Промелькнувших лет калейдоскоп…
На былого переосмысленье
натолкнул досадный, как озноб,
дифирамбов хор в твой день рожденья.
Я приглушаю звук, чтоб сей шабаш
не делал из тебя персону хайпа…
Мне вскрыл вновь мир полузабытый наш
воспоминаний беспощадный скальпель.
И замять времени отчаянно слаба,
как вьюга снежная перед весной грядущей,
и песен заповедная судьба
окажется не раз вновь в самой гуще
дней наших, что слагаются в года,
сим ходом лет стремясь печально ранить …
Мне память всколыхнула, как дуда,
январских дней бушующая замять…
Твоя жена, разбитая судьбой,
однажды, после твоего ухода
сказала, что контужена тобой
на все её оставшиеся годы.
Вновь слышу грустный – и не без причин —
Марины голос, боль её и муку:
«Тебе Господь бесценный дар вручил,
ты ж, как босяк, сей Божий дар профукал…»

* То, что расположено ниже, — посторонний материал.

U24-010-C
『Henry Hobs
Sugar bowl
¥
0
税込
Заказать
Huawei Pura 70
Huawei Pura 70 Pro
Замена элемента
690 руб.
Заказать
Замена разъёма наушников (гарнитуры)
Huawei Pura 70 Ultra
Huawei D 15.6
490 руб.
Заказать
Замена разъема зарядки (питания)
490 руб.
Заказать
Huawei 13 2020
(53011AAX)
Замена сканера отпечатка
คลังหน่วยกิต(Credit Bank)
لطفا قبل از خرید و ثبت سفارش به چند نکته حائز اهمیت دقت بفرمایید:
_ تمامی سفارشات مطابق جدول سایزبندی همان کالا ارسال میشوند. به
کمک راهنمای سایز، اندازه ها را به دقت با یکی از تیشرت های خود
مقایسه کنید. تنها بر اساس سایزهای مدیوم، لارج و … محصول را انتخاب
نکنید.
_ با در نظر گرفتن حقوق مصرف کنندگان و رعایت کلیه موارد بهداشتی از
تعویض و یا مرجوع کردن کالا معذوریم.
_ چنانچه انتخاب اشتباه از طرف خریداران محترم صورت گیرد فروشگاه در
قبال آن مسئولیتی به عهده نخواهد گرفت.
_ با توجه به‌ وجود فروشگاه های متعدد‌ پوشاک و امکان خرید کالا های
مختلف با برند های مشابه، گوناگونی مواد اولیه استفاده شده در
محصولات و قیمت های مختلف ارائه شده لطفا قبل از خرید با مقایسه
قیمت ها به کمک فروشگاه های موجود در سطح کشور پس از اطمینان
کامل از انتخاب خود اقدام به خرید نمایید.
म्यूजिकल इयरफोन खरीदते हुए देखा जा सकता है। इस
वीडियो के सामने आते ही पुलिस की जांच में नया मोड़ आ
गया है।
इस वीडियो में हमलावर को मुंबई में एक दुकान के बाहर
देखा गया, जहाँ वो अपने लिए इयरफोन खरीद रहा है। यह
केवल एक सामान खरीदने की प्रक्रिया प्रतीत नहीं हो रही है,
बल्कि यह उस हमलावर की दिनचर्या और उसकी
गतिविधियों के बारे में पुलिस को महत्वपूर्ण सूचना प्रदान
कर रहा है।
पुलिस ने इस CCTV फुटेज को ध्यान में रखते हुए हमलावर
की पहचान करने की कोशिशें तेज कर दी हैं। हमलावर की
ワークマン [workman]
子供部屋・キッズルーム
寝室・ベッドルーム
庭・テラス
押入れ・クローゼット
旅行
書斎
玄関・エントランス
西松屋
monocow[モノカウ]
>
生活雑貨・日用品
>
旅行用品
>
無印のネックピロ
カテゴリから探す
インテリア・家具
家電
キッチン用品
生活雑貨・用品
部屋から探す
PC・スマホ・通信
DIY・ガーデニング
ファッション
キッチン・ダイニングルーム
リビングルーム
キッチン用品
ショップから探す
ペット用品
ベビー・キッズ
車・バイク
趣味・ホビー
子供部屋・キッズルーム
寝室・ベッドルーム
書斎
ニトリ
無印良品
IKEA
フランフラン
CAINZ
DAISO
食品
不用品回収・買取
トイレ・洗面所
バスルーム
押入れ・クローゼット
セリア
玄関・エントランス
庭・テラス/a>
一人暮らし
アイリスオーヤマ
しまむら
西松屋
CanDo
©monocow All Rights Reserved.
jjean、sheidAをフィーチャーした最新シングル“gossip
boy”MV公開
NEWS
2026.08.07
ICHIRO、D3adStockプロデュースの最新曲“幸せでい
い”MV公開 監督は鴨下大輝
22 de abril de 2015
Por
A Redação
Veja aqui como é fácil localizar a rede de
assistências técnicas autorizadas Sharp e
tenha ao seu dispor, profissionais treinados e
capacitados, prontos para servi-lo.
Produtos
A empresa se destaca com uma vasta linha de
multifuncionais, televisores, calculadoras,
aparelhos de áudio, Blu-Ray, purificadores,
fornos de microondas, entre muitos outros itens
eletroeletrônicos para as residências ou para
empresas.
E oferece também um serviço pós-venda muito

Сказать могла такое лишь она,
спасавшая тебя не раз из ада,
и ей одной лишь ведома цена,
что предъявила жизнь с тобою рядом.
Её обиду можно объяснить,
а эту фразу бросила обида,
та, женская, когда любви их нить
измен узлами вся была увита.
Открылось это всё уже потом,
после кошмара твоего ухода,
ворвавшись в жизнь Марины, как погром,
как песни неудавшаяся кода.
Но фраза та лукава… Не секрет,
что, признанный всею страной буквально,
ты состоялся как большой поэт
и как актёр, во многом уникальный.
Да, это всё к тебе, мой друг, пришло,
когда тебя уж не было меж нами,
как будто духу времени назло
за то, что новый день – в былом корнями.
Ты мне в далёком прошлом посвятил
больше, чем кому-то, своих песен —
их ровно пять, как будто пять светил
заброшены тобою в поднебесье.
Не все они остались на слуху,
а парочка из них почти забыта,
но помню, что дало толчок стиху
и вдохновило чем перо пиита.
И пусть их спрятал времени туман,
зато звучит, как давних лет примета,
твой хит – «Мой друг уехал в Магадан»
и спетое тобою «Бабье лето»,
что по белой зависти к тебе
написал я в целях охмуряжа…
Песня в унисон тех дней гульбе
стала гимном у компашки нашей.
Репертуар твой, пролистав года,
смотрелся всё сложней и интересней,
но в каждом из концертов завсегда
моей ты исключенье делал песне.
И её известность, и успех
связаны с тобой неотделимо,
ты ей обеспечил путь наверх —
в шлягер знаменитый и любимый.
Твой голос иногда мне душу рвёт,
саднит, как нарывающая рана,
как твой нелепо прерванный полёт,
как твой уход, случившийся так рано…
Досады шлейф влачится, словно весть
воспоминаний, коих молча множит…
Звучит, не умолкая, память-песнь,
звучит и смолкнуть попросту не может.
И, вторя ей, вдруг скажет имярек,
растроганный былого панорамой:
«Мы все тобой контужены навек,
и каждый – словно собственною драмой».